È un romanzo che non si può leggere in fretta, il lettore dovrà sapersi ritagliare il tempo necessario per godere le nicchie di bellezza che si annidano nella scrittura. Ancora: “Era questo posto, era la Liguria. Se uno non era nato qui, le cose facevano pena. Se uno era nato qui le aveva già dentro.” Non solo: Jan entra in una libreria e compra “Attesa sul mare”, un libro di Biamonti, un’icona, un simbolo, una bandiera di questa terra. Così, con una operazione semplicissima e di squisita dolcezza, Jan non è più un olandese, sibbene un ligure, Jan è Magliani. Che cosa farai per vivere? gli domanda verso la fine la compagna Loredana. Risponde: “Io ho due mani sinistre. Però parlo bene spagnolo, inglese, francese e italiano. Tradurrò qualcosa per gli avvocati, lo facevo un tempo, oppure tradurrò i romanzi di qualche ligure che mi piace, c’è un grande poeta che ha scritto: archeologo dei miei giorni… O certe cose di Biamonti, se qualche editore me l’offrirà…”
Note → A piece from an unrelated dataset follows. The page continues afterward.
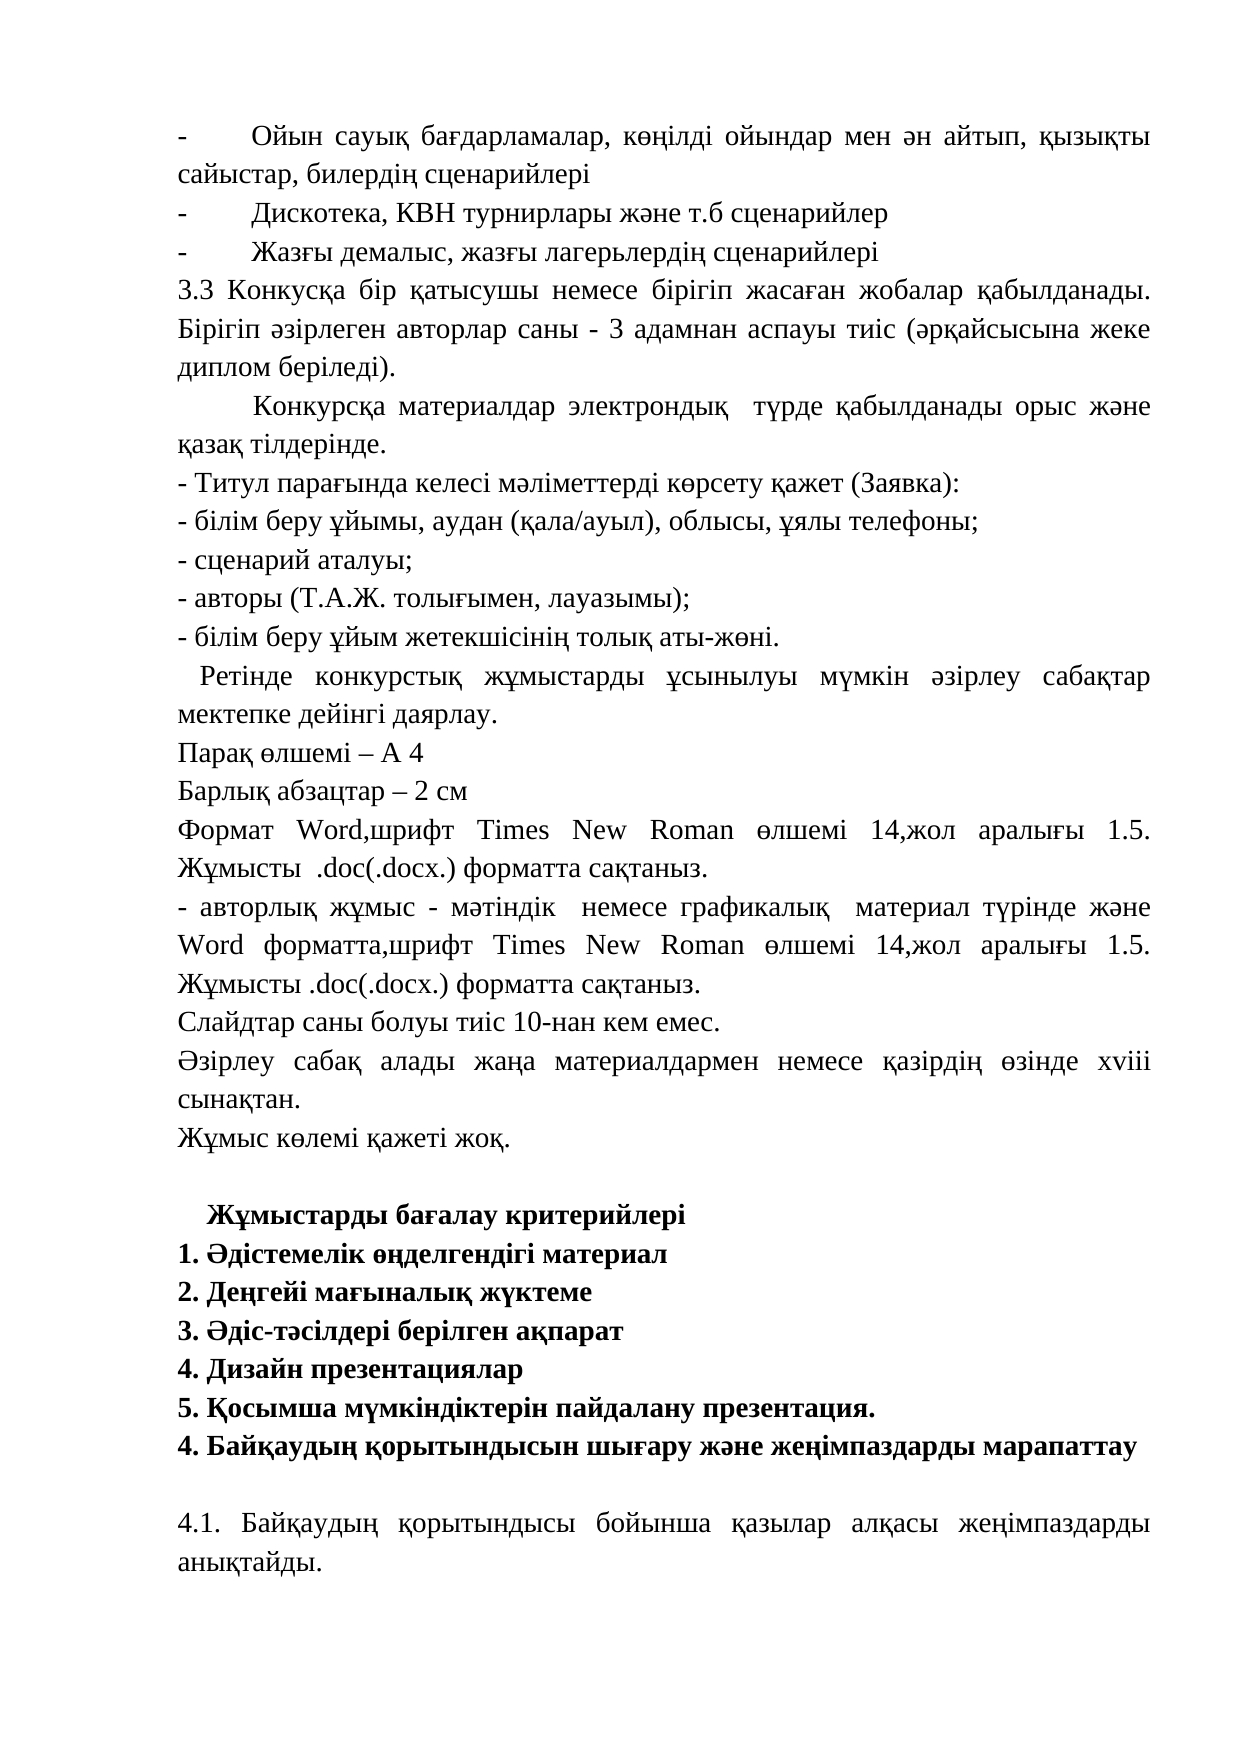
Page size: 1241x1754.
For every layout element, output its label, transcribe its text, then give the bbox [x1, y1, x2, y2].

Il groviglio degli avvenimenti si fa ancora più intricato per Jan. Gli stessi interessati alla speculazione del porto cercano di accaparrarsi anche il monopolio dell’acqua. Si coltiva sui monti, in luoghi resi inaccessibili, perfino la marijuana.
Jan viene a conoscenza di tutto questo, cerca di darsi delle risposte, ma ciò che continua ad assillarlo è il segreto racchiuso nella Tana degli Alberibelli. Si mette alla ricerca di un vecchio partigiano superstite, soprannominato Bacì, “alto e magro”, da cui spera di carpire la verità sulla morte di Iliev. Prima però Bacì viene rintracciato dai due occupanti la Volvo, un uomo e una donna, e quest’ultima informa subito il Cavaliere, il quale a sua volta comunica la notizia anche al maresciallo dei carabinieri Bonellu. Forse si sono assicurati l’omertà di Bacì: “Con Bacì era tutto a posto.” Come vedete, Magliani sa creare la giusta atmosfera di suspense, tutto si sta trasformando in una corsa contro il tempo. Inoltre, qualcuno lascia degli oggetti davanti alla sua porta come se volesse comunicargli un messaggio. Nessuno sa chi sia. Lo scopriremo solo alla fine. Lo stesso maresciallo Bonellu sembra celare un segreto (“il maresciallo sta al gioco con qualcuno…” sospetta Jan).
Magliani mostra di saper condurre lucidamente una trama complessa e sempre più serrata e districarla poi a poco a poco come neve che si sciolga. Finché sulla carta, sulle ultime pagine, oltre al nome del colpevole, resterà il suo pensiero, nitido, chiaro: una denuncia, e più ancora resterà il coraggio di aver messo il dito su una piaga scomoda che, se ha segnato ignominiosamente il passato, allo stesso modo, per un’omertà tenace, un colpevole silenzio, segna il presente. Non per nulla in una nota, nel capitolo 51, l’autore, nel ricordare il nome di una via, via Cascione, scrive: “Felice Cascione, medaglia d’oro al valore, era stato dottore e partigiano, il grande capo della Resistenza imperiese, ucciso anch’egli in circostanze poco chiare.” Lo stesso accadde a Lucca, negli anni subito dopo la guerra, quando verrà trovato misteriosamente impiccato nella sua casa uno dei migliori partigiani italiani, Manrico Ducceschi, conosciuto come “Pippo”.